◆ **SUPPLIED DATA**:
+ + +
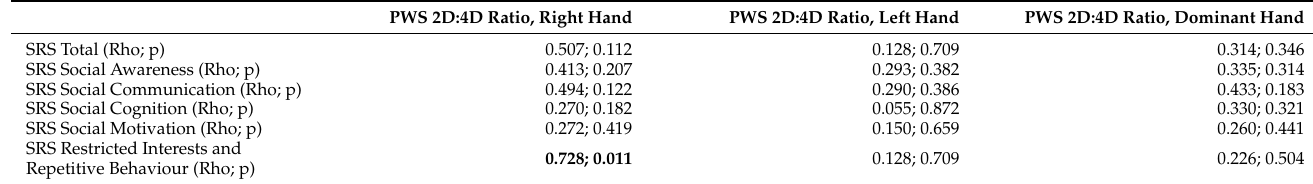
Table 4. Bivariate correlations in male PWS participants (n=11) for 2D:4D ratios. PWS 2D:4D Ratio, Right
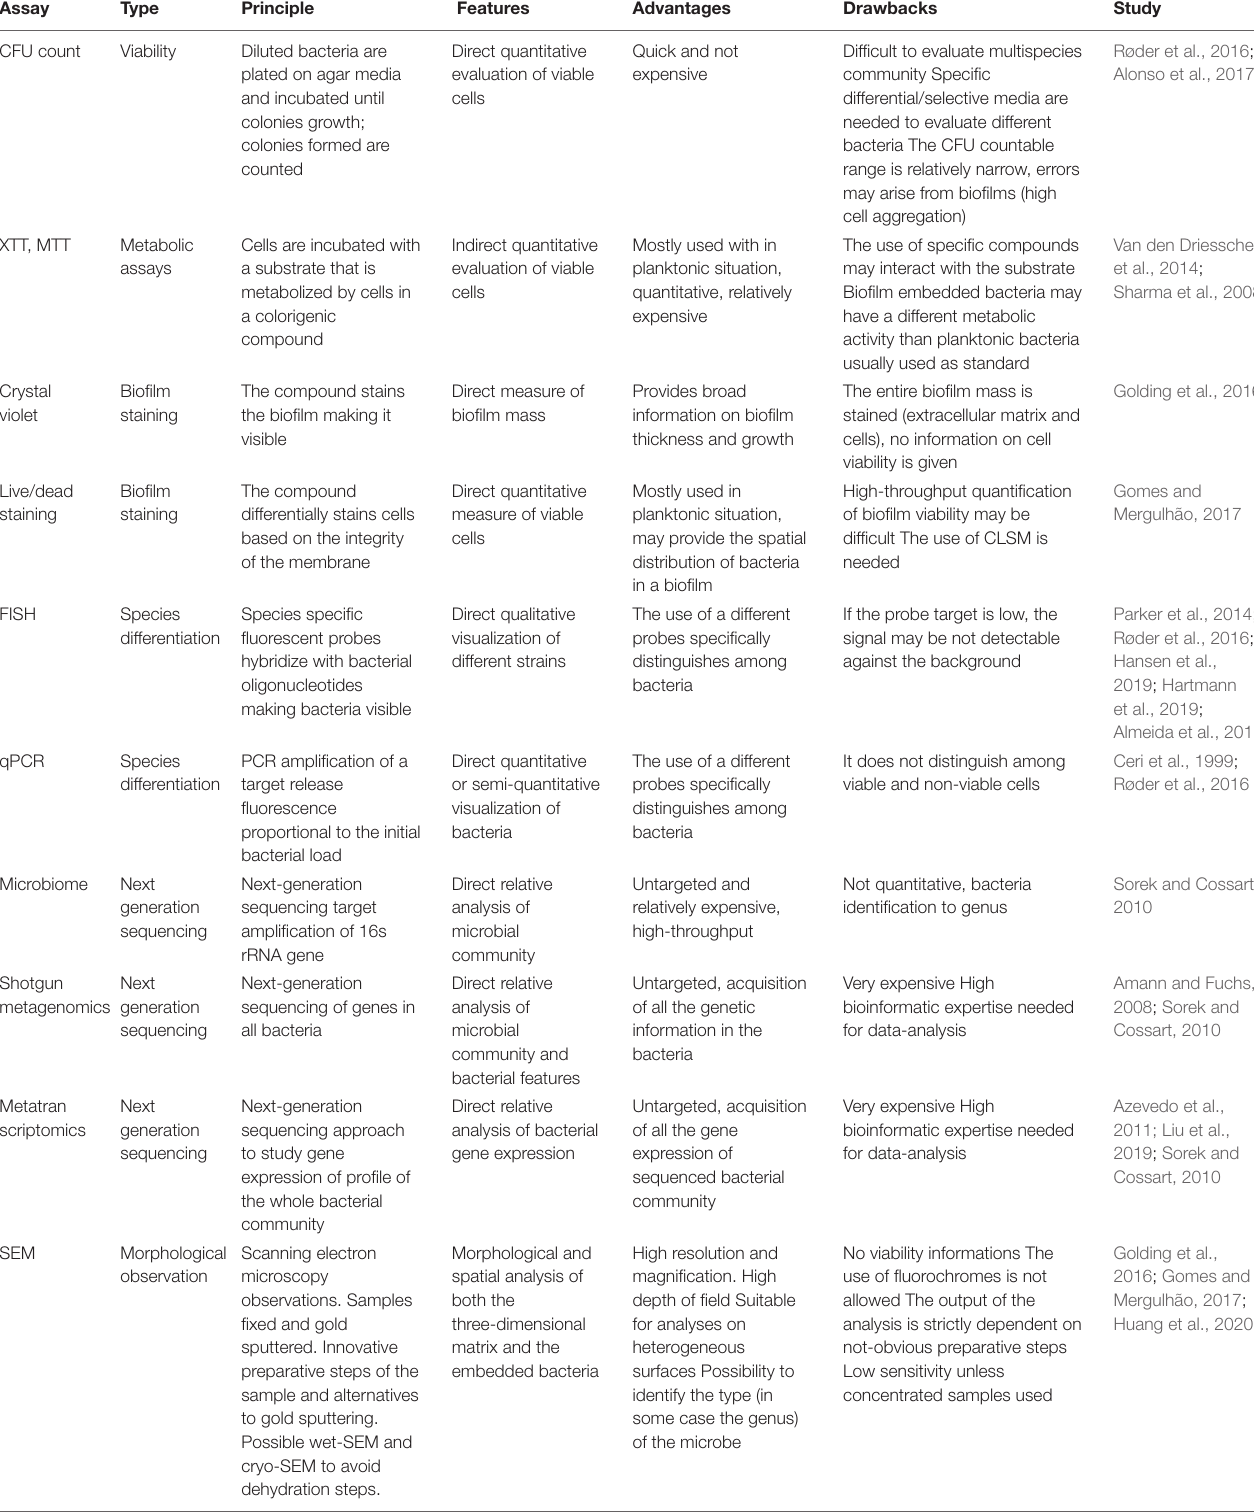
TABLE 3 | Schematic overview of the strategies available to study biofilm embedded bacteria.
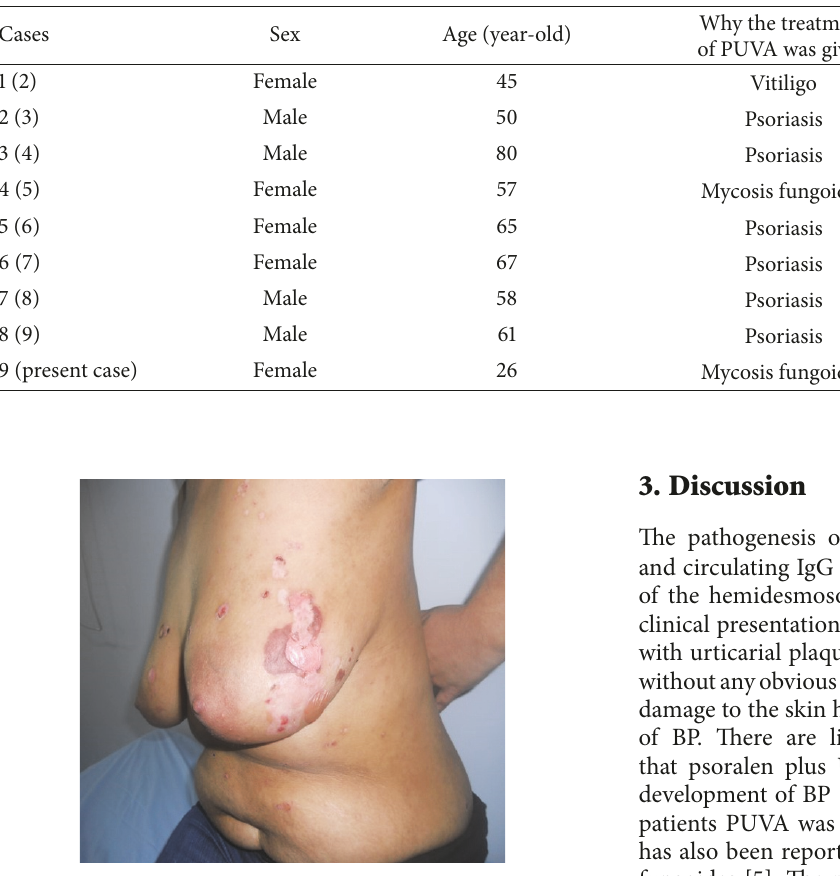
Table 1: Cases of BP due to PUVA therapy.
+ + +
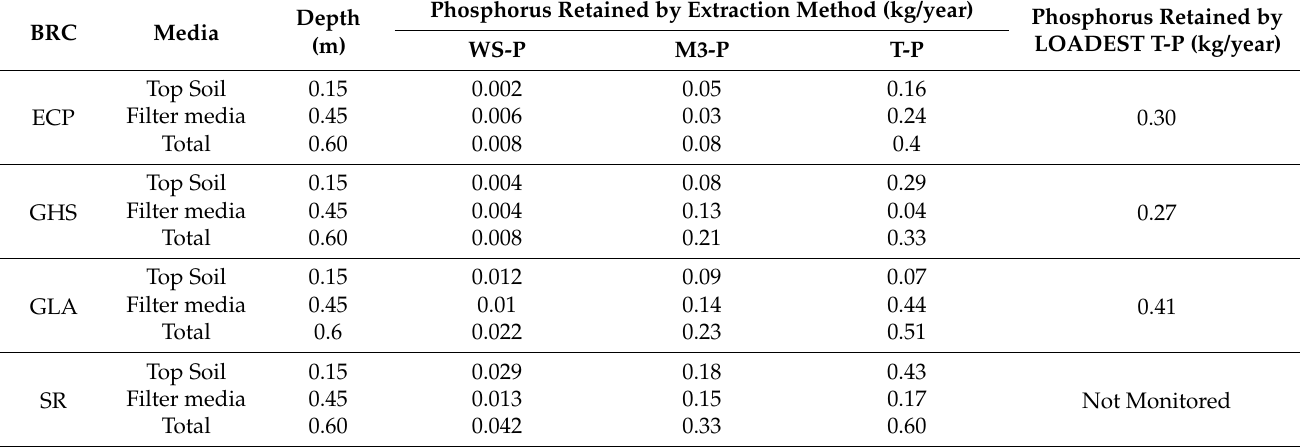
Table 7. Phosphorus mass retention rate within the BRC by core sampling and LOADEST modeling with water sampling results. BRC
+ + +
◆ **PROBLEM**:
In the listing above, find the line containing "Table 4. Bivariate" and the line containing "Table 1: Cases of BP due to PUVA therapy.", then return both of them and every line between, exactly, without pictures.

◆ **WRITTEN ANSWER**:
Table 4. Bivariate correlations in male PWS participants (n=11) for 2D:4D ratios. PWS 2D:4D Ratio, Right
TABLE 3 | Schematic overview of the strategies available to study biofilm embedded bacteria.
Table 1: Cases of BP due to PUVA therapy.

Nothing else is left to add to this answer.